(Human pose keypoint data)
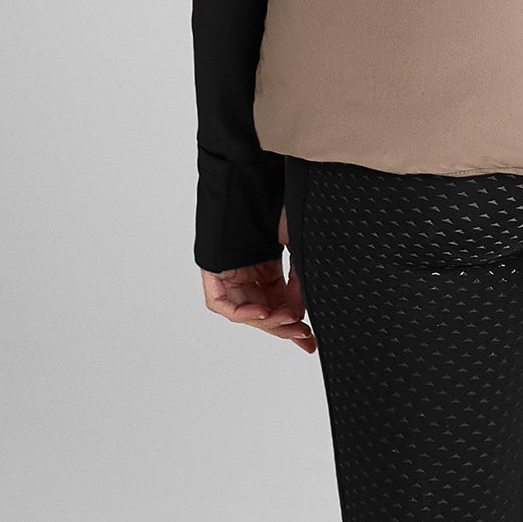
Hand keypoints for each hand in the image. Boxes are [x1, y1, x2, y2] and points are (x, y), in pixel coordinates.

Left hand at [200, 212, 315, 352]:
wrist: (252, 183)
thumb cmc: (276, 206)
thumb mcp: (297, 247)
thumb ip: (299, 280)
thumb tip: (302, 310)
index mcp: (266, 269)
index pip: (279, 305)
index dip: (293, 324)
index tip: (309, 338)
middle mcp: (247, 274)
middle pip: (263, 312)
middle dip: (283, 327)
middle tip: (302, 333)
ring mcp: (229, 273)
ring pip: (244, 312)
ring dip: (267, 322)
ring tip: (288, 320)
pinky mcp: (213, 271)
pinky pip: (221, 303)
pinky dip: (242, 313)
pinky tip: (263, 312)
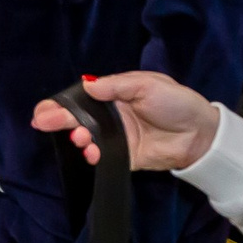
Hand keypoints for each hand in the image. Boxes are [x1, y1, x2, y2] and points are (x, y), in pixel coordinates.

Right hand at [32, 72, 220, 172]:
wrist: (200, 134)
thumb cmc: (176, 102)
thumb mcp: (148, 85)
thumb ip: (116, 86)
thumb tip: (87, 85)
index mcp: (115, 94)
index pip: (83, 98)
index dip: (63, 103)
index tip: (44, 110)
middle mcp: (112, 116)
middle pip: (79, 118)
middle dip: (60, 120)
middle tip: (42, 123)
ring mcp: (117, 138)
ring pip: (88, 138)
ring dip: (79, 138)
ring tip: (80, 138)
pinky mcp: (125, 157)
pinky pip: (104, 157)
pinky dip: (94, 155)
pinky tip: (91, 152)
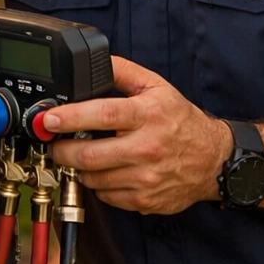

- [Aim of the task]:
In the copy, include every record exactly and no pictures.

- [Task solution]:
Hand keypoints for each hand in the image. Boxes are [x1, y1, x2, y2] and points are (x, y), in pixel coordinates.

Left hand at [200, 212, 315, 352]:
wrist: (252, 183)
thumb cmc: (276, 206)
thumb mcp: (297, 247)
thumb ip: (299, 280)
thumb tip: (302, 310)
index mcp: (266, 269)
index pip: (279, 305)
index dip: (293, 324)
index tip: (309, 338)
middle mcp: (247, 274)
middle pip: (263, 312)
middle dip: (283, 327)
middle tip: (302, 333)
ring mcp: (229, 273)
ring pip: (244, 312)
ring dip: (267, 322)
ring tip: (288, 320)
pinky mcp: (213, 271)
pinky pip: (221, 303)
pinky dip: (242, 313)
pinky tip: (263, 312)
Hand keypoints for each hand in the image. Boxes are [x1, y1, x2, y2] and points are (x, y), in pixel coordinates.

Right hand at [32, 72, 220, 172]:
wrist: (200, 134)
thumb cmc: (176, 102)
thumb mcp: (148, 85)
thumb ip: (116, 86)
thumb tip: (87, 85)
index mcp: (115, 94)
index pip: (83, 98)
index dip: (63, 103)
index tip: (44, 110)
middle mcp: (112, 116)
middle pip: (79, 118)
middle dip: (60, 120)
middle tip: (42, 123)
ring mcp: (117, 138)
ring pip: (88, 138)
ring dip: (79, 138)
ring tip: (80, 138)
pinky mcp: (125, 157)
pinky pip: (104, 157)
pinky dip: (94, 155)
pinky tip: (91, 152)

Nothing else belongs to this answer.